The public sector would include publicly funded health care, transportation, and education facilities such as public schools and universities.
Strategy: Building a Cooperative Commonwealth
How to move in the direction of a cooperative commonwealth? On the economic side, we need to build an infrastructure of financial, educational and technical assistance groups to promote the development of regional cooperative networks. The goals would include transforming existing capitalist companies into cooperatives owned and controlled by their workers and/or by the local communities in which their productive facilities are located, and establishing new cooperatively organized businesses. A complementary effort would encourage the formation, stabilization and growth of owner-operated microenterprises and small businesses.
On the political side, we need to build a nonsectarian political movement to reduce corporate and centralized state power and promote devolution to smaller locally controlled, semi-autonomous communities. The goals of such a movement might include creating a social safety net to guarantee basic necessities and services to all, enacting strong trade barriers to encourage local food production and keep out goods produced under substandard conditions, instituting a genuinely progressive tax system, and prohibiting corporate interference in politics.
There are many obstacles to building a cooperative commonwealth, stemming in part from the power of transnational corporations to control governments and their monopolization of the mass media. (See Herman and McChesney, The Global Media). Two major obstacles preventing substantial social and economic change are the ideological hegemony of the capitalist model and many aspects of the globalization process itself.
1) Capitalism is often seen as the only way. After the demise of Communist rule in Central and Eastern Europe many have been misled into believing corporate capitalism is the only viable economic system. It is assumed that top-down decision-making and hierarchical management are the most efficient and best ways to organize work. Social justice seems to be forgotten, and the idea of a cooperative commonwealth hardly enters public discussion.
2) Globalization promotes capital flight to low wage areas, pitting workers in high wage countries against those in low wage countries, and encourages production for export markets. The struggle for workplace democracy may be eclipsed by the preoccupation of many workers with retaining jobs, pay and benefits. Globalization often bankrupts small businesses and local producers of food and other basic necessities, replacing them with corporate subsidiaries and franchises that siphon resources back mainly to rich shareholders.
3) Finally, the global mass media impose and reinforce an ideology of wasteful and mindless comsumption.

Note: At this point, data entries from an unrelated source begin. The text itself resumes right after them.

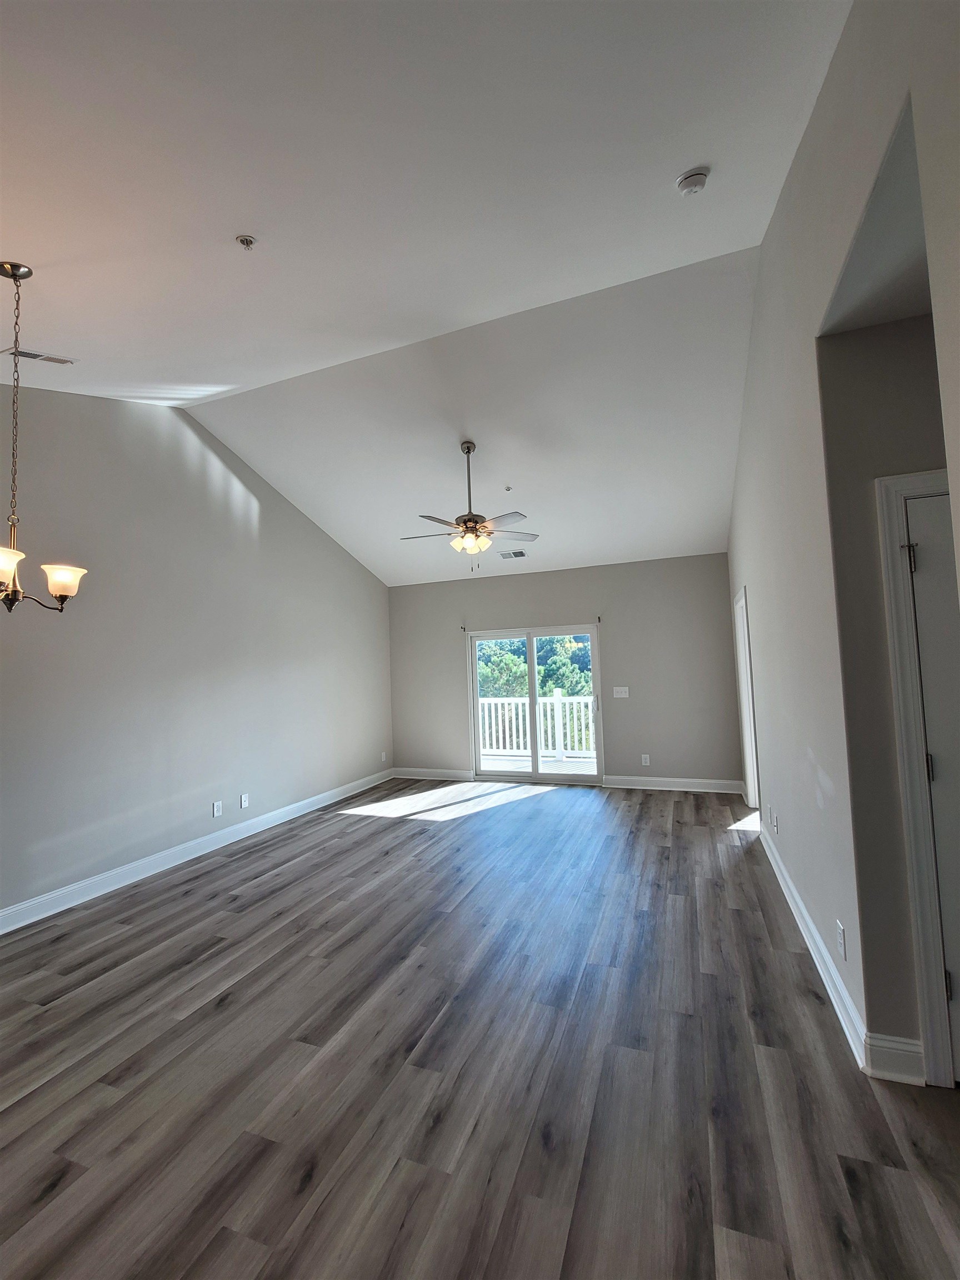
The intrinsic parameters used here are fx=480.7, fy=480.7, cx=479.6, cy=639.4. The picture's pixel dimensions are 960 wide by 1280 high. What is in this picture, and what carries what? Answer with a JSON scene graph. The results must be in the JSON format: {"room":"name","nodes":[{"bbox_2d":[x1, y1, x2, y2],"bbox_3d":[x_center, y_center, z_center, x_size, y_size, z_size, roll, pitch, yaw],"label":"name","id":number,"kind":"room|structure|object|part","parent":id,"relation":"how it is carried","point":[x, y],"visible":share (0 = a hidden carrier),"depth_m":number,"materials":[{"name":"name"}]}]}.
{"room":"living room","nodes":[
{"label":"living room","id":0,"kind":"room"},
{"bbox_2d":[0,387,393,924],"bbox_3d":[-2.684,-0.149,3.663,0.149,3.797,7.714,-3,-4,21],"label":"left wall","id":1,"kind":"structure","parent":0,"point":[296,514],"depth_m":3.84,"materials":[{"name":"grey paint"}]},
{"bbox_2d":[0,769,393,934],"bbox_3d":[-2.553,1.710,3.519,0.018,0.123,7.269,-3,-4,21],"label":"baseboard","id":2,"kind":"structure","parent":1,"relation":"attached to","point":[85,883],"depth_m":3.70,"materials":[{"name":"white paint"}]},
{"bbox_2d":[211,800,222,817],"bbox_3d":[-2.283,1.474,4.185,0.010,0.121,0.078,-3,-4,21],"label":"wall socket","id":3,"kind":"object","parent":1,"relation":"attached to","point":[214,810],"visible":0.98,"depth_m":4.18,"materials":[{"name":"white plastic"}]},
{"bbox_2d":[239,792,249,808],"bbox_3d":[-2.184,1.499,4.480,0.014,0.121,0.076,-3,-4,21],"label":"wall socket","id":4,"kind":"object","parent":1,"relation":"attached to","point":[244,802],"visible":0.98,"depth_m":4.47,"materials":[{"name":"white plastic"}]},
{"bbox_2d":[380,750,387,761],"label":"wall socket","id":5,"kind":"object","parent":1,"relation":"attached to","point":[383,759],"visible":0.99,"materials":[{"name":"white plastic"}]},
{"bbox_2d":[0,0,858,584],"bbox_3d":[-0.721,-2.145,2.920,5.751,0.886,7.888,-3,-4,21],"label":"ceiling","id":6,"kind":"structure","parent":0,"point":[48,318],"depth_m":2.17,"materials":[{"name":"white paint"}]},
{"bbox_2d":[1,346,78,364],"bbox_3d":[-2.629,-1.688,2.864,0.155,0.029,0.308,-3,-4,21],"label":"air vent","id":7,"kind":"object","parent":6,"relation":"attached to","point":[40,356],"visible":0.98,"depth_m":2.85,"materials":[{"name":"white metal"}]},
{"bbox_2d":[0,260,86,612],"bbox_3d":[-2.021,-0.862,2.048,0.534,1.504,0.542,-3,-4,21],"label":"chandelier","id":8,"kind":"object","parent":6,"relation":"hanging from","point":[64,590],"visible":1,"depth_m":2.06,"materials":[{"name":"metal"}]},
{"bbox_3d":[-1.943,-0.290,1.933,0.181,0.120,0.192,-3,-4,21],"label":"shade","id":9,"kind":"part","parent":8,"relation":"part of","materials":[{"name":"white glass"}]},
{"bbox_3d":[-1.826,-0.251,2.123,0.170,0.118,0.172,-3,-4,21],"label":"glass shade","id":10,"kind":"part","parent":8,"relation":"part of","materials":[{"name":"white glass"}]},
{"bbox_2d":[235,233,256,249],"bbox_3d":[-1.055,-1.787,2.168,0.077,0.043,0.075,-3,-4,21],"label":"fire sprinkler","id":11,"kind":"object","parent":6,"relation":"attached to","point":[246,240],"visible":0.99,"depth_m":2.16,"materials":[{"name":"metal"}]},
{"bbox_2d":[400,440,538,568],"bbox_3d":[-0.102,-1.180,4.274,1.232,1.141,1.213,-3,-4,21],"label":"ceiling fan","id":12,"kind":"object","parent":6,"relation":"hanging from","point":[470,520],"visible":0.99,"depth_m":4.20,"materials":[{"name":"metal"}]},
{"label":"downrod","id":13,"kind":"part","parent":12,"relation":"part of","materials":[{"name":"metal"}]},
{"bbox_2d":[502,484,512,491],"bbox_3d":[0.276,-1.502,4.789,0.070,0.043,0.070,-3,-4,21],"label":"sprinkler head","id":14,"kind":"object","parent":6,"relation":"attached to","point":[507,488],"visible":0.98,"depth_m":4.78},
{"bbox_2d":[497,549,527,558],"bbox_3d":[0.394,-1.048,5.963,0.347,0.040,0.195,-3,-4,21],"label":"ceiling vent","id":15,"kind":"object","parent":6,"relation":"attached to","point":[520,555],"visible":1,"depth_m":5.94,"materials":[{"name":"metal"}]},
{"bbox_2d":[675,165,709,195],"bbox_3d":[0.963,-2.067,2.183,0.136,0.061,0.133,-3,-4,21],"label":"smoke detector","id":16,"kind":"object","parent":6,"relation":"attached to","point":[681,184],"visible":0.99,"depth_m":2.16,"materials":[{"name":"white plastic"}]},
{"bbox_2d":[0,775,959,1279],"bbox_3d":[-0.042,1.666,2.266,5.985,0.113,8.475,-3,-4,21],"label":"floor","id":17,"kind":"structure","parent":0,"point":[631,813],"depth_m":1.78,"materials":[{"name":"brown wood"}]},
{"bbox_2d":[387,552,743,789],"bbox_3d":[0.829,0.461,6.325,4.677,2.776,0.153,-3,-4,21],"label":"back wall","id":18,"kind":"structure","parent":0,"point":[496,622],"depth_m":5.93,"materials":[{"name":"grey paint"}]},
{"bbox_2d":[392,766,473,780],"bbox_3d":[-0.686,1.852,6.635,1.200,0.125,0.017,-3,-4,21],"label":"baseboard","id":19,"kind":"structure","parent":18,"relation":"attached to","point":[439,775],"depth_m":6.61,"materials":[{"name":"white paint"}]},
{"bbox_2d":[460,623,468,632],"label":"curtain bracket","id":20,"kind":"object","parent":18,"relation":"attached to","point":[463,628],"visible":0.98,"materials":[{"name":"metal"}]},
{"bbox_2d":[466,623,603,784],"bbox_3d":[0.707,0.848,6.366,1.767,2.000,0.142,-3,-4,21],"label":"sliding glass door","id":21,"kind":"structure","parent":18,"relation":"in","point":[539,775],"depth_m":6.35,"materials":[{"name":"glass"}]},
{"bbox_2d":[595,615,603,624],"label":"curtain bracket","id":22,"kind":"object","parent":18,"relation":"attached to","point":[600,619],"visible":0.99,"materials":[{"name":"black metal"}]},
{"bbox_2d":[612,686,629,697],"bbox_3d":[1.724,0.645,5.890,0.188,0.131,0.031,-3,-4,21],"label":"light switch","id":23,"kind":"object","parent":18,"relation":"attached to","point":[623,695],"visible":0.98,"depth_m":5.89,"materials":[{"name":"white plastic"}]},
{"bbox_2d":[640,753,651,765],"bbox_3d":[1.968,1.429,5.708,0.077,0.128,0.010,-3,-4,21],"label":"wall socket","id":24,"kind":"object","parent":18,"relation":"attached to","point":[647,759],"visible":0.99,"depth_m":5.70,"materials":[{"name":"white plastic"}]},
{"bbox_2d":[601,775,742,792],"bbox_3d":[2.258,1.694,5.646,1.491,0.129,0.018,-3,-4,21],"label":"baseboard","id":25,"kind":"structure","parent":18,"relation":"attached to","point":[629,786],"depth_m":5.63,"materials":[{"name":"white paint"}]},
{"bbox_2d":[723,0,959,1080],"bbox_3d":[1.495,-0.446,2.032,0.129,3.995,7.001,-3,-4,21],"label":"right wall","id":26,"kind":"structure","parent":0,"point":[755,584],"depth_m":1.97,"materials":[{"name":"paint"}]},
{"bbox_2d":[733,584,761,815],"bbox_3d":[2.565,0.615,4.459,0.156,2.126,0.941,-3,-4,21],"label":"door frame","id":27,"kind":"structure","parent":26,"relation":"attached to","point":[747,657],"depth_m":4.75,"materials":[{"name":"white paint"}]},
{"bbox_2d":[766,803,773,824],"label":"wall socket","id":28,"kind":"object","parent":26,"relation":"attached to","point":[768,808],"visible":0.99,"depth_m":3.52,"materials":[{"name":"white plastic"}]},
{"bbox_2d":[770,808,778,832],"bbox_3d":[2.054,1.275,3.355,0.018,0.122,0.074,-3,-4,21],"label":"wall socket","id":29,"kind":"object","parent":26,"relation":"attached to","point":[774,818],"visible":0.99,"depth_m":3.34,"materials":[{"name":"white plastic"}]},
{"bbox_2d":[756,818,868,1071],"bbox_3d":[1.856,1.538,2.974,0.020,0.121,2.871,-3,-4,21],"label":"right baseboard","id":30,"kind":"structure","parent":26,"relation":"attached to","point":[813,931],"depth_m":2.18,"materials":[{"name":"white paint"}]},
{"bbox_2d":[836,920,847,960],"bbox_3d":[1.461,1.216,1.943,0.009,0.120,0.071,-3,-4,21],"label":"wall socket","id":31,"kind":"object","parent":26,"relation":"attached to","point":[842,945],"visible":0.98,"depth_m":1.93,"materials":[{"name":"white plastic"}]},
{"bbox_2d":[816,314,949,1075],"bbox_3d":[1.960,0.119,1.645,1.184,2.792,0.127,-3,-4,21],"label":"hallway wall","id":32,"kind":"structure","parent":0,"point":[900,353],"depth_m":1.78,"materials":[{"name":"paint"}]},
{"bbox_2d":[864,1033,926,1085],"bbox_3d":[1.451,1.460,1.675,0.164,0.133,0.018,-3,-4,21],"label":"baseboard","id":33,"kind":"structure","parent":32,"relation":"attached to","point":[892,1055],"depth_m":1.67,"materials":[{"name":"white paint"}]},
{"bbox_2d":[873,465,959,1083],"bbox_3d":[1.916,0.438,1.569,0.949,2.125,0.144,-3,-4,21],"label":"door frame","id":34,"kind":"structure","parent":32,"relation":"attached to","point":[890,493],"depth_m":1.67,"materials":[{"name":"white paint"}]},
{"bbox_2d":[901,481,959,1082],"bbox_3d":[1.911,0.478,1.518,0.815,2.017,0.094,-3,-4,21],"label":"door","id":35,"kind":"structure","parent":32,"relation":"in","point":[921,568],"depth_m":1.66,"materials":[{"name":"white paint"}]},
{"bbox_3d":[1.539,-0.284,1.729,0.031,0.098,0.031,-3,-4,21],"label":"hinge","id":36,"kind":"part","parent":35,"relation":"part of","materials":[{"name":"metal"}]},
{"bbox_3d":[1.591,0.457,1.710,0.025,0.096,0.027,-3,-4,21],"label":"hinge","id":37,"kind":"part","parent":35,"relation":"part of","materials":[{"name":"metal"}]},
{"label":"hinge","id":38,"kind":"part","parent":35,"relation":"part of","materials":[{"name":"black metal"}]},
{"label":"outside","id":39,"kind":"structure","parent":0,"visible":0},
{"label":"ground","id":40,"kind":"structure","parent":39,"visible":0},
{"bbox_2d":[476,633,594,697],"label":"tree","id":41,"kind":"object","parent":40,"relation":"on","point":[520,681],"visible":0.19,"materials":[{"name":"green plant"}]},
{"bbox_2d":[478,752,597,774],"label":"balcony floor","id":42,"kind":"structure","parent":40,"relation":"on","point":[499,762],"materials":[{"name":"wood"}]},
{"bbox_2d":[476,690,596,759],"bbox_3d":[1.114,1.411,8.305,4.831,1.147,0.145,-3,-4,21],"label":"deck railing","id":43,"kind":"object","parent":42,"relation":"on","point":[555,695],"visible":0.47,"depth_m":8.29,"materials":[{"name":"white"}]}
]}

So where does GEO fit in? The challenge of democratizing our economic institutions and changing a culture based on commodity consumption, greed and individualism is truly daunting. Nevertheless, we hope to encourage and further the movements for economic and workplace democracy by:
- helping combat the myth that globalization is necessarily benefitial.

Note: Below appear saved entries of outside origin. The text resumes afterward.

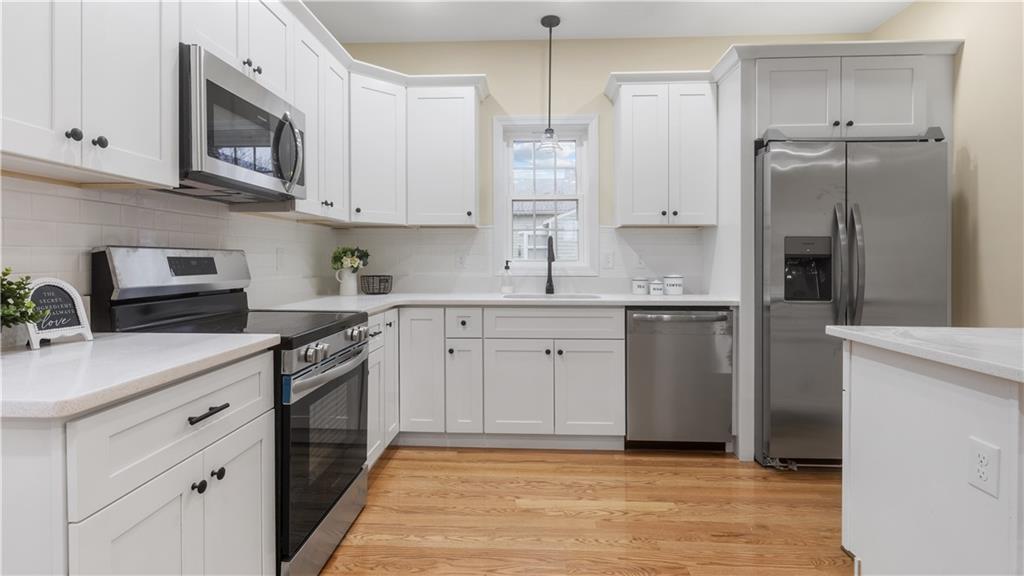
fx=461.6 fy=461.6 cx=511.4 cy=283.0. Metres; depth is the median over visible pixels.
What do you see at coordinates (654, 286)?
canister
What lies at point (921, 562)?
kitchen island
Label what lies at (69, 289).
decorative sign
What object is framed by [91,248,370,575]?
range
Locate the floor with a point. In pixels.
(706, 472)
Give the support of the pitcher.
on the countertop at (704, 298)
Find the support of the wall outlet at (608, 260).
attached to the tile backsplash
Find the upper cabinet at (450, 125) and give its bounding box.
[351,70,484,227]
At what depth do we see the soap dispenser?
3.25 m
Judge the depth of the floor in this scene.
2.08 m
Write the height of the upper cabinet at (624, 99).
0.945 m
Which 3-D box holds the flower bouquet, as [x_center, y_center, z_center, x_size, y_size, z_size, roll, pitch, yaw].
[-1.126,-0.153,3.224,0.263,0.226,0.230,0,1,3]
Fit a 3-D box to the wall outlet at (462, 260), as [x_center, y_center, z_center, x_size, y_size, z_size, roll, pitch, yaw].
[-0.377,-0.170,3.411,0.073,0.119,0.008,0,1,3]
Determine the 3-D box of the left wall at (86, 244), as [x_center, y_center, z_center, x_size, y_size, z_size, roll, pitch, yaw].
[-1.343,-0.113,1.148,0.103,1.695,3.797,0,1,3]
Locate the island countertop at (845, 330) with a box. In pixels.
[825,325,1023,382]
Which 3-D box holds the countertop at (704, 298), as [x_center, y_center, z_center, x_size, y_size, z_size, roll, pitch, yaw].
[0.013,0.118,2.935,2.848,0.037,0.966,0,1,3]
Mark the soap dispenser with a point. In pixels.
(504, 288)
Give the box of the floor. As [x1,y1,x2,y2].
[316,446,849,575]
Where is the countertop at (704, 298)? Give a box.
[257,292,738,311]
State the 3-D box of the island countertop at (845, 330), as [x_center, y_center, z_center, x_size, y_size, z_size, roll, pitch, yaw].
[1.501,0.183,1.143,0.938,0.034,1.113,0,1,3]
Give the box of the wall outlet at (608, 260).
[602,251,614,268]
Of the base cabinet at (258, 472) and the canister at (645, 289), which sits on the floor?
the base cabinet at (258, 472)
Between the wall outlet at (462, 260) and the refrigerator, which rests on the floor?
the refrigerator
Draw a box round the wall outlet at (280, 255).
[276,247,285,270]
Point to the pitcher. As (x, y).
(354, 286)
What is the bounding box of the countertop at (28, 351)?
[0,332,280,420]
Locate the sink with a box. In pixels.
[503,293,602,300]
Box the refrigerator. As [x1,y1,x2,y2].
[756,129,948,469]
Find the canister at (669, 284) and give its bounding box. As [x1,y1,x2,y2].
[663,274,683,294]
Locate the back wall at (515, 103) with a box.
[333,36,876,292]
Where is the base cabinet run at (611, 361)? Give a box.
[393,306,623,452]
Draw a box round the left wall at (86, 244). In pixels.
[0,175,341,323]
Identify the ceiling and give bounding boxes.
[304,0,916,41]
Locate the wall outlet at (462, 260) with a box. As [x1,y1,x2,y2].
[455,252,466,268]
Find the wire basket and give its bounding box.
[360,275,392,294]
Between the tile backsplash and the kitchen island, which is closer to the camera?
the kitchen island
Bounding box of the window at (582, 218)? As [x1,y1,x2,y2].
[491,113,598,274]
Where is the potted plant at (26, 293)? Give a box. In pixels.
[0,267,50,336]
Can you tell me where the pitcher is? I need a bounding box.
[335,266,359,295]
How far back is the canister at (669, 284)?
3.16 m
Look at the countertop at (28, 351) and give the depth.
1.02 m
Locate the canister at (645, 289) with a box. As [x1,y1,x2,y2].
[631,276,649,294]
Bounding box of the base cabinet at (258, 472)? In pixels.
[2,346,276,575]
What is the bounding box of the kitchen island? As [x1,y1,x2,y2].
[836,338,1023,575]
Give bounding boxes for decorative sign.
[25,277,93,348]
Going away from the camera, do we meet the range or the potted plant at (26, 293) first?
the potted plant at (26, 293)
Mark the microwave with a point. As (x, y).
(213, 85)
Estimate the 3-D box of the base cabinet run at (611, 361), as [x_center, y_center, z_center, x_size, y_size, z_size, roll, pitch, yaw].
[-0.227,0.581,3.003,1.734,0.881,0.712,0,1,3]
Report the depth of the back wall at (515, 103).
3.39 m
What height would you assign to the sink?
0.192 m
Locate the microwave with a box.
[179,45,304,202]
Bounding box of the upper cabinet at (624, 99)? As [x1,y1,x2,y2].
[606,73,717,227]
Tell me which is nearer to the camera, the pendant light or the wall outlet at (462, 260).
the pendant light
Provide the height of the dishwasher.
0.894 m
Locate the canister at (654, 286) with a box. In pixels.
[649,279,664,295]
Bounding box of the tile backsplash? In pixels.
[333,225,708,295]
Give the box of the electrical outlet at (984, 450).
[967,437,999,497]
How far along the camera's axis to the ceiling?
3.08 m
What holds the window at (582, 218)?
in the back wall at (515, 103)
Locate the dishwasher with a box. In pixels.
[625,307,732,450]
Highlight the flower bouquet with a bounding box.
[332,246,369,271]
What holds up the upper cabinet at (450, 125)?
attached to the back wall at (515, 103)
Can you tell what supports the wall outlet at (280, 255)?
attached to the left wall at (86, 244)
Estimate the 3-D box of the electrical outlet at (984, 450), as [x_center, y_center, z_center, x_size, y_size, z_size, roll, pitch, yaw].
[1.128,0.439,1.106,0.008,0.115,0.071,0,1,3]
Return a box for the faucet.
[544,233,555,294]
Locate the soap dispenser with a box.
[500,260,513,293]
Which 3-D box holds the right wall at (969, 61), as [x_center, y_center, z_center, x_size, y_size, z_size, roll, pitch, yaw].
[2.497,-0.347,0.376,0.137,2.831,6.049,0,1,3]
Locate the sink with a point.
(536, 297)
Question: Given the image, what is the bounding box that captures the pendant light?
[537,14,562,154]
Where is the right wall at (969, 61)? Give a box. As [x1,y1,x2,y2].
[873,0,1023,325]
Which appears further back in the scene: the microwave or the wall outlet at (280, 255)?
the wall outlet at (280, 255)
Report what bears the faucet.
on the countertop at (704, 298)
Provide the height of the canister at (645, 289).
0.128 m
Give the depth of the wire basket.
3.22 m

- providing news about efforts to build cooperative alternatives and political movements that challenge corporate capitalism;
- keeping alive the ideal of a cooperative commonwealth;
- helping combat the myth that globalization is beneficial;
- promoting intercooperation among those working at the grassroots to build community based and democratically organized economic alternatives.
- providing a forum for supporters of democratic economic alternatives to discuss together both what works and what doesn't, as well as longer range issues concerning where we want to head and what kind of a road we want to build together.